Long Shot - Mike Lupica [21]
But even his favorite point guards couldn’t get him out of his bad mood tonight. Pedro kept replaying his whole day, felt like he was using TiVo on everything that had happened to him—not just in the Knights-Cavaliers game, but also with him and Joe at Carinor Park.
I don’t know you, Joe had said.
It made Pedro mad all over again, but not because Joe was wrong.
Pedro didn’t even know himself right now.
“Hey.”
He turned around and saw his mom standing at the bottom of the stairs, a big bowl of popcorn in her hands.
She was smiling.
“Since Dad’s working late,” she said, “I decided to send myself into the game.”
Pedro said, “You always tell me that the only basketball game you’re interested in is one I’m playing.”
“Well,” she said, taking the other end of the couch, placing the bowl on the coffee table, “that is technically true. But tonight your old mom just got the feeling that you could use a little company down here in the boys club.”
His mom didn’t miss much.
“Mom,” Pedro said, “you don’t have to keep me company. I’m okay.”
“I didn’t say you weren’t.”
On the TV screen, the announcers were all excited because Chris Paul had just dribbled down the baseline, gone underneath the basket, then somehow wheeled when he got into the deep corner and threw a pass out to the opposite wing, where David West was standing all alone to make a three-pointer.
“How did he see the other player all the way over there?” Anna Morales said.
“Chris Paul has eyes in the back of his head,” Pedro said.
“You know what my eyes are telling me?” she said.
That was the way it worked with her. Pedro knew this was coming from the time she’d showed up with the popcorn. She was closing in like a slick defender cutting off the court on him.
“What?” he said.
“That my boy isn’t acting like someone whose team won the game today.”
“Is it that obvious?”
“Yes,” she said. “It is.”
He turned around so he was facing her. “I just feel like I got worse between last season and now,” he said. “And when I got out there today . . . ” He reached up with his right hand like he was trying to find the right words in the air between them. “When I got out there today I was just . . . lost.”
“Is it because you didn’t get to start?”
Pedro sighed. “Not being in the starting lineup, that was just the start of it. Even when I was in the game I didn’t really feel like I was in it.”
“Your dad said the same thing.”
“He did?”
“He said you weren’t . . . something.” Now she was the one searching for the right word, until she smiled again, in triumph. “Involved! He said you weren’t involved and he said you weren’t getting the other players involved the way you usually do.”

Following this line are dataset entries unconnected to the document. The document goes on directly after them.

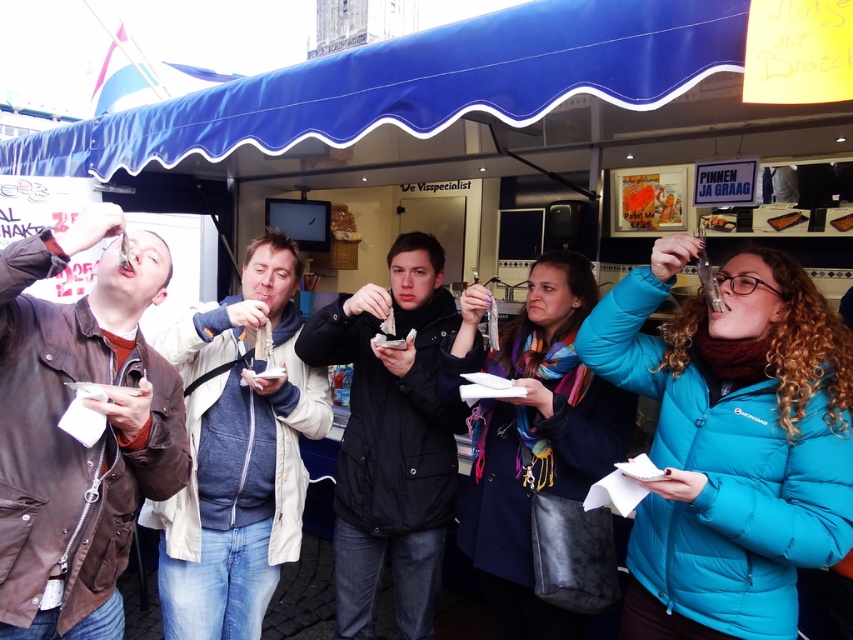
Question: Observing the image, what is the correct spatial positioning of blue fabric canopy at upper center in reference to brown leather jacket at left?

Choices:
 (A) right
 (B) left

Answer: (B)

Question: Is black matte jacket at center closer to camera compared to brown wooden stick at upper center?

Choices:
 (A) no
 (B) yes

Answer: (B)

Question: Among these points, which one is nearest to the camera?

Choices:
 (A) (712, 220)
 (B) (613, 365)
 (C) (416, 467)

Answer: (B)

Question: Which point is farther to the camera?

Choices:
 (A) blue quilted jacket at center
 (B) light beige jacket at center
 (C) black matte jacket at center
 (D) teal puffer jacket at right

Answer: (C)

Question: Which is farther from the matte plastic spoon at upper center?

Choices:
 (A) brown wooden stick at upper center
 (B) brown leather jacket at left
 (C) black matte jacket at center

Answer: (B)

Question: Can you confirm if light beige jacket at center is bigger than matte plastic spoon at upper center?

Choices:
 (A) no
 (B) yes

Answer: (B)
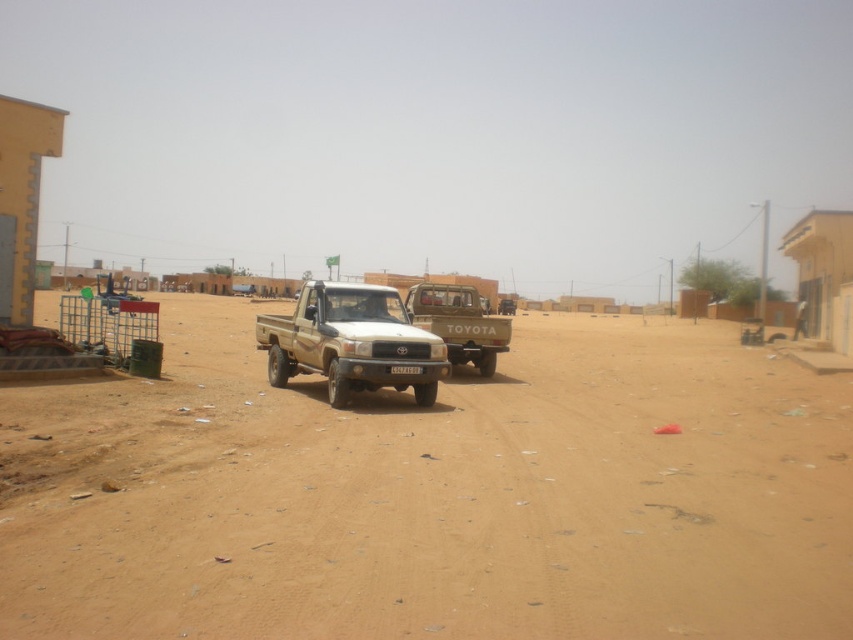
Question: Among these points, which one is nearest to the camera?

Choices:
 (A) (345, 358)
 (B) (409, 296)
 (C) (416, 369)
 (D) (267, 461)

Answer: (D)

Question: Among these points, which one is nearest to the camera?

Choices:
 (A) [421, 369]
 (B) [601, 358]

Answer: (A)

Question: Is brown sandy dirt at center thinner than matte brown truck at center?

Choices:
 (A) no
 (B) yes

Answer: (A)

Question: Does matte beige truck at center have a smaller size compared to black plastic license plate at center?

Choices:
 (A) no
 (B) yes

Answer: (A)

Question: Which point is closer to the camera?

Choices:
 (A) (392, 380)
 (B) (265, 532)
 (C) (409, 368)

Answer: (B)

Question: Can you confirm if matte beige truck at center is wider than matte brown truck at center?

Choices:
 (A) yes
 (B) no

Answer: (B)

“Papa was right. As usual.”
“But he said he wasn’t worried about you, that you’d figure it out.”
“I’m not so sure.”
“Your dad says that when a door closes in front of you, you find a way to get it open. Or you just kick it down.”
“I feel more like a door got slammed in my face today.”

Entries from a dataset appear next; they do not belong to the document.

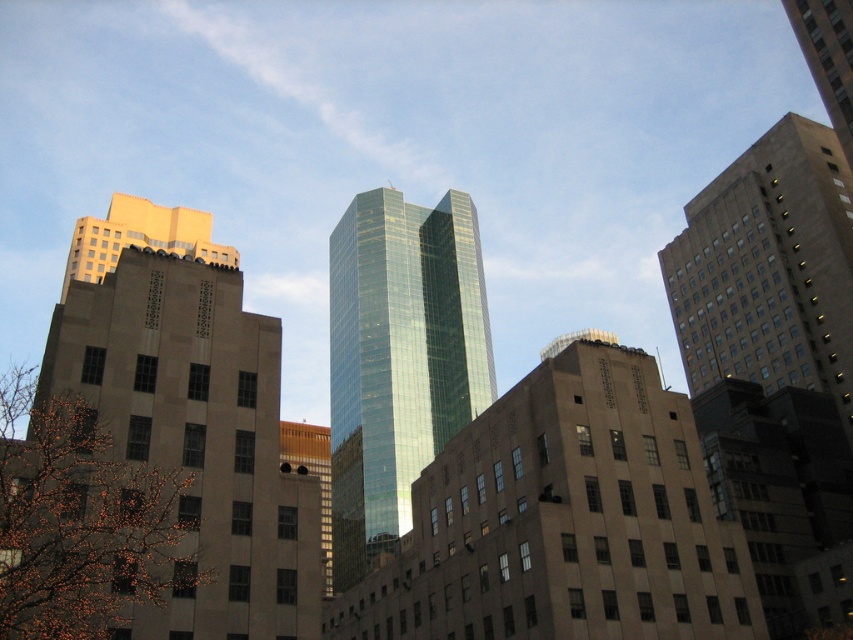
Question: Is beige stone building at left positioned in front of green glass skyscraper at center?

Choices:
 (A) yes
 (B) no

Answer: (A)

Question: Which is farther from the green glass skyscraper at center?

Choices:
 (A) green glass skyscraper at upper center
 (B) beige concrete building at right

Answer: (A)

Question: Considering the relative positions of beige stone building at left and green glass skyscraper at center in the image provided, where is beige stone building at left located with respect to green glass skyscraper at center?

Choices:
 (A) left
 (B) right

Answer: (A)

Question: Does beige stone building at left come in front of beige concrete building at right?

Choices:
 (A) yes
 (B) no

Answer: (A)

Question: Which object is the farthest from the green glass skyscraper at upper center?

Choices:
 (A) green glass skyscraper at center
 (B) beige stone building at left
 (C) beige concrete building at right

Answer: (A)

Question: Based on their relative distances, which object is nearer to the beige concrete building at right?

Choices:
 (A) green glass skyscraper at upper center
 (B) green glass skyscraper at center

Answer: (A)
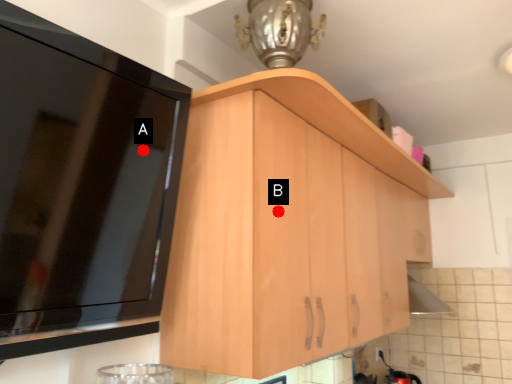
Question: Two points are circled on the image, labeled by A and B beside each circle. Which of the following is the farthest from the observer?

Choices:
 (A) A is further
 (B) B is further

Answer: (B)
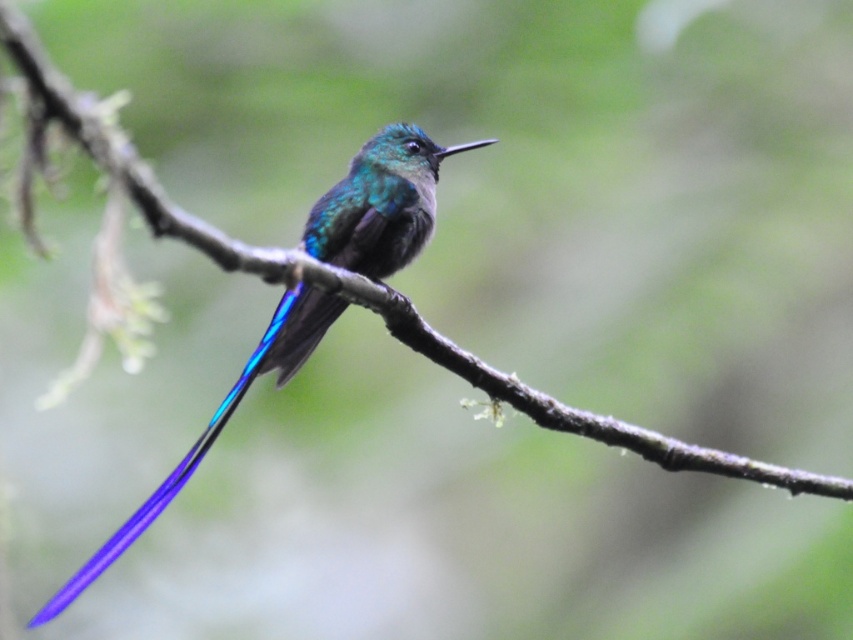
You are a birdwatcher observing the hummingbird. You notice the metallic iridescent hummingbird at center and the glossy blue tail at center. Which object is positioned higher in the image?

The metallic iridescent hummingbird at center is located above the glossy blue tail at center, so it is positioned higher in the image.

You are a photographer trying to capture the metallic iridescent hummingbird at center and the glossy blue tail at center in a single frame. Since the hummingbird is moving, you need to focus on the area where both are visible. Based on their positions, which object should you prioritize focusing on to ensure both are in the frame?

The metallic iridescent hummingbird at center is to the right of the glossy blue tail at center. Therefore, you should focus on the area where the hummingbird is located since it is positioned to the right of the tail, ensuring both are within the frame.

He knew he had to stop now, because if he tried to tell her more he would have to tell her all of it. And if Joe didn’t get what was going on, how could his mom?

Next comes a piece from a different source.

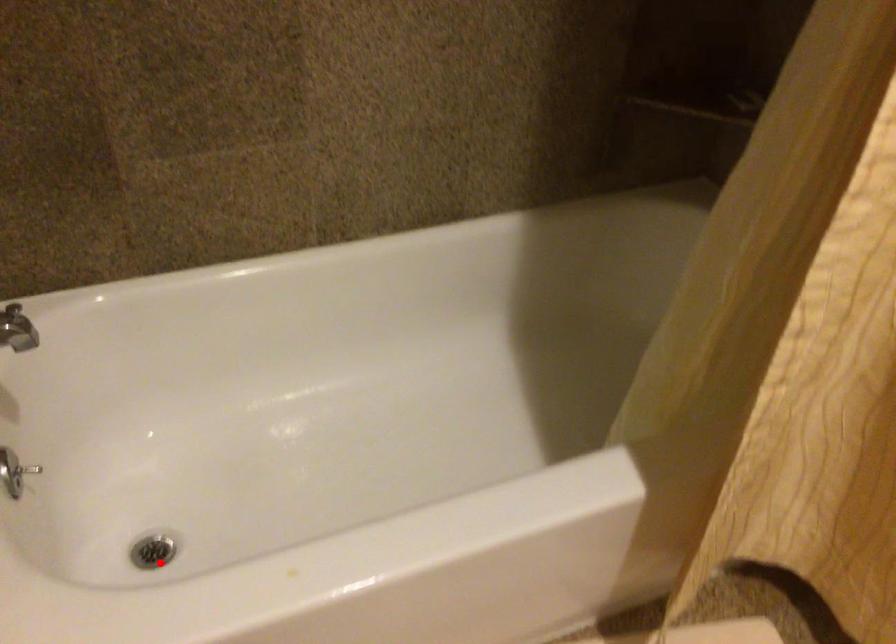
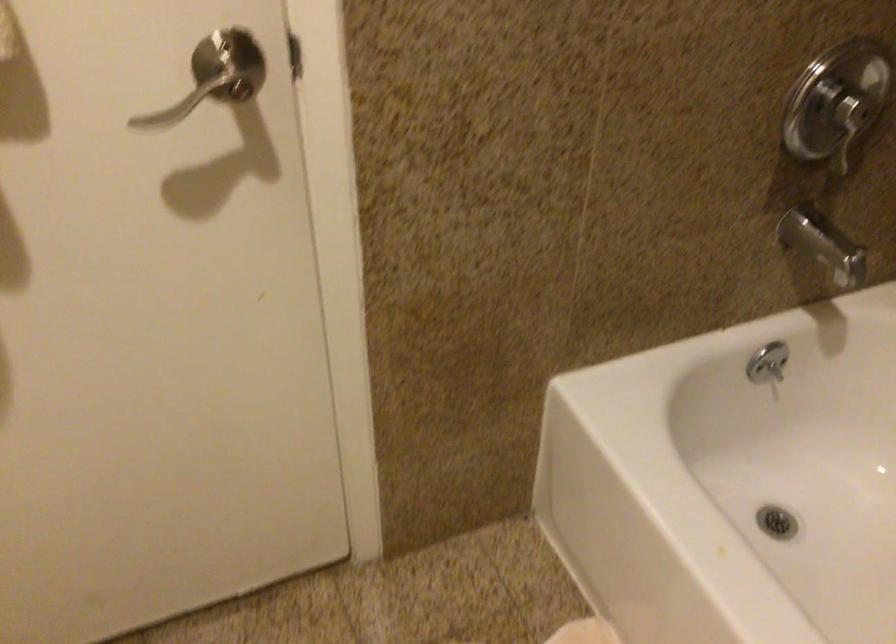
Locate, in the second image, the point that corresponds to the highlighted location in the first image.

(776, 522)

He said, “Tell Dad not to worry, I’ll figure it out.”
He turned himself back so he was facing the television set, hoping that would be a sign to her that they were done talking about this for now.
Only he had said the wrong thing.
“Your dad’s got enough to worry about these days,” she said.
“What does that mean?” Pedro said. “Is something wrong at the restaurant?”
“Nothing he can’t fix,” she said. “You know your dad. He thinks he can fix everything except the weather.”
“That’s because he can.”
“It’s just that the owner of his old restaurant isn’t being so nice these days,” she said. “Your dad thought everybody at Miller’s would be happy for him. But now as he gets closer to his opening, he doesn’t think they’re so happy to have the competition. Too many people come in and ask him when Luis’s place is going to open.”
Pedro hit the mute button on the remote.